[Reading passage]
But then over here is Elijah, first out in some deserted area where eventually the creek bed dries up, then at the home of a woman and her son in a faraway foreign place, a little village in Queen Jezebel’s home country. There is an atmosphere of crisis here too. The woman and her son are about to die and they know it. Elijah has no food to give them. In fact his showing up only adds to the crisis, another mouth to feed. But this crisis that has been brought about by the drought has an entirely different look and feel to it, depending on whether you are looking at it from the point of view of the center of power and the grand stage of history or whether you are looking at it from the perspective of a woman and her son who don’t have enough to eat and who are living on the edge of survival. It is the difference between a crisis that consists of a shortened vacation for the king and high level meetings at the palace, reports that the seasonally adjusted unemployment rate has gone up another three-tenths of a percent and the daily flurry of press releases trying to reassure the public, that kind of crisis versus the crisis that has a human face—a woman and her son who have no grand stage of events to operate on and no platform from which to speak, a woman who as far as Ahab is concerned is a nobody and in fact in the story not by accident doesn’t even have a name. I believe Elijah was sent to her not only so he would be safe from Ahab but to make the point that although worldly attention might be focused on the centers of power, God’s attention is focused on places like Zarephath and people like the woman and her son. Her voice may not be heard in Samaria or Jerusalem or Washington, but it is heard in the heart of God.

And then there is the further point. The drought is a real crisis all right, but it is not the only crisis. Here is a woman who has lost her husband, who is a single mother living in poverty. It is not too hard to imagine that her life was in crisis long before the drought. From the perspective of the king, from the perspective of people who take privilege for granted, a crisis occurs when some unusual event comes along to disrupt the way things usually are. From the perspective of others the way things usually are constitutes a crisis, though it is not called that any more than the woman of Zarephath is called by her name. I know this scripture doesn’t just come right out and make this point, but it takes me in that direction. It asks me to consider and re-consider what exactly does constitute a crisis.

There is a demonstration this weekend organized partly by our namesakes in Washington, D.C., the Sojourners community, calling attention to the genocide in Sudan. Our Elijah story brings Darfur to mind. Do 400,000 dead and 2 and a half million displaced constitute a crisis or is it just something in a faraway place we don’t pay much attention to. If we do pay attention, how much of the crisis to we understand reading the headlines from our places of relative safety? Wouldn’t it be different if we could be there and look into the eyes of a woman who had been raped and her husband murdered in front of her? And what about the crisis situations people live in everyday who get no headlines at all?

I remember a sermon I heard in grad school—I will assure you that I typically don’t remember sermons any better than you do, even my own—where the preacher said that part of being a Christian for him was trying to see the world with God’s eyes and that from that perspective the world was constantly in a state of crisis. What we seem to be able to find acceptable and find ways to get used to in the sense that they’re just part of our everyday world, God does not find acceptable and doesn’t get used to. That people are homeless or hungry or go to war is a crisis to God. As I say, our scripture doesn’t make that point in so many words. It does take me to places where I can’t help but think those thoughts.

[Material shown]
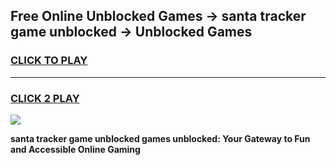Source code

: 
## Free Online Unblocked Games → santa tracker game unblocked → Unblocked Games
<h3>
<a href="https://premium.freeplayer.one?title=santa_tracker_game_unblocked&ref=21F">CLICK TO PLAY</a></h3>
<hr>

<h3>
<a href="https://premium.freeplayer.one?title=santa_tracker_game_unblocked&ref=21F">CLICK 2 PLAY</a>
  
</h3>

<a href="https://premium.freeplayer.one?title=santa_tracker_game_unblocked&ref=21F/"><img src="https://clearcache.store/games.png"></a>


**santa tracker game unblocked games unblocked: Your Gateway to Fun and Accessible Online Gaming**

[Task objective] List every named place that the sermon passage mentions, giving each once.

[Result of this exercise] Zarephath, Samaria, Jerusalem, Washington, D.C., Sudan, Darfur